Takoda looked confused.
“I think this may be an old Native American ritual. The point is that Rune needs his freedom. He can’t go where he’s supposed to be while you hold on so tightly. You’ll always remember, but you have to let him go. When you untie the yarn, say Goodbye to Rune. The two pieces of yarn are in a knot, like you’re holding onto Rune. That’s been okay up to know, but you need to let him go. Lovingly, but you need to release Rune to go on.”
He was crying when I got up.
“Why silver?” he asked.
“Halfway between white and black. It isn’t good or bad. It isn’t on or off. It is what it is.”
He nodded. I really didn’t know why silver to tell you the truth, but Takoda didn’t need to know that.
“Remember everything you guys did together,” I said softly. “Remember the sights and sounds and smells. Be grateful for the time you had. Be happy. Be sad. Remember. It’s your last time together on this plane, but he needs his freedom. He needs your permission to move on and complete the cross over. You’ll always carry him in your heart… your memory… but Rune needs to move along. When you undo the knot, see Rune crossing over. It’s all mystical and wonderful in its own way. The knot is the symbol of you letting Rune continue what you both know he needs to do. It really is a wonderful experience. Take as much time as you need.

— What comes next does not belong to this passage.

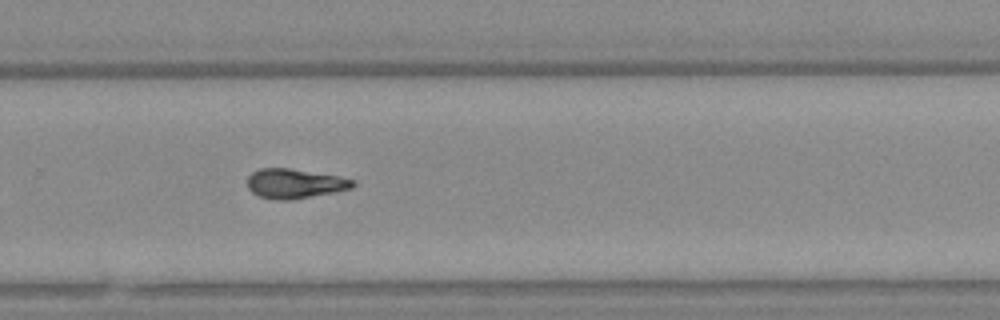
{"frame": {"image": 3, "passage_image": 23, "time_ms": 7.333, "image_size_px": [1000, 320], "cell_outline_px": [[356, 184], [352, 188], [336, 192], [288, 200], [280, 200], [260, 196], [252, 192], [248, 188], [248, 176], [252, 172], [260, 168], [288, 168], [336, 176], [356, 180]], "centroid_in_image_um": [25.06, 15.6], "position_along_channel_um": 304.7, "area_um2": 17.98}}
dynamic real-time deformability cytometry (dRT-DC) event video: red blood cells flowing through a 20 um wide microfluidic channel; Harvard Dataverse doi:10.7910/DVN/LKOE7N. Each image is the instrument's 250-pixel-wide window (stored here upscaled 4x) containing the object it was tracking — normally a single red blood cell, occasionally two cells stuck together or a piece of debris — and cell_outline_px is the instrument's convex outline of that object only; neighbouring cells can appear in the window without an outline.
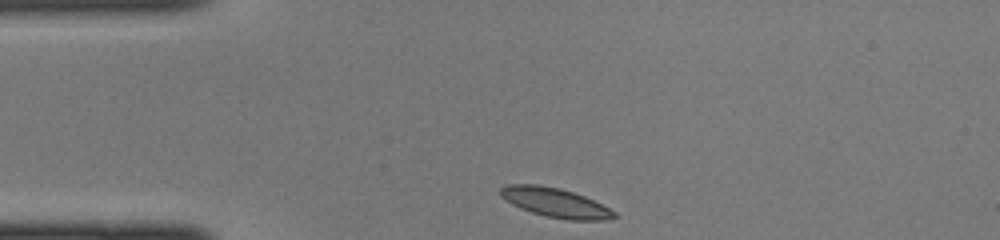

A minute… an hour… all night… it’s up to you. When you and Rune are ready, untie the yarn and watch him rise into the light.”
Takoda nodded as he stared at the knotted yarn.
I quietly moved to the far side of the room as he sat quietly.
I sat on the floor against the far wall and let Takoda say farewell to his lover. He never moved. He’d smile and cry. He held the yarn tightly in a fist. Minutes became hours.
The next thing I knew it was morning. I’d fallen asleep.
Takoda was gone. There were two separated pieces of yarn on the tarot table. He left me two hundred dollar bills and a note: “Thank you for letting the old ones speak through you. And loving from your heart.”
“Wow,” I said to the separated yarn as I put them into my alabaster box for cleaning. Two hundred dollars: the universe was in balance. Maybe Takoda understands about energy exchanges.
He’d put a blanket over me before he left, and he locked the front door on his way out.
“That was epic,” the universe seemed to say.
“Thanks, guys,” as I put the Morgan-Greer deck on top of the two separated yarn pieces in my alabaster box. The deck felt wonderful, so the box’s job of scrubbing would be simple. I could almost use the deck as-is, but I didn’t want to cross-pollinate my readings.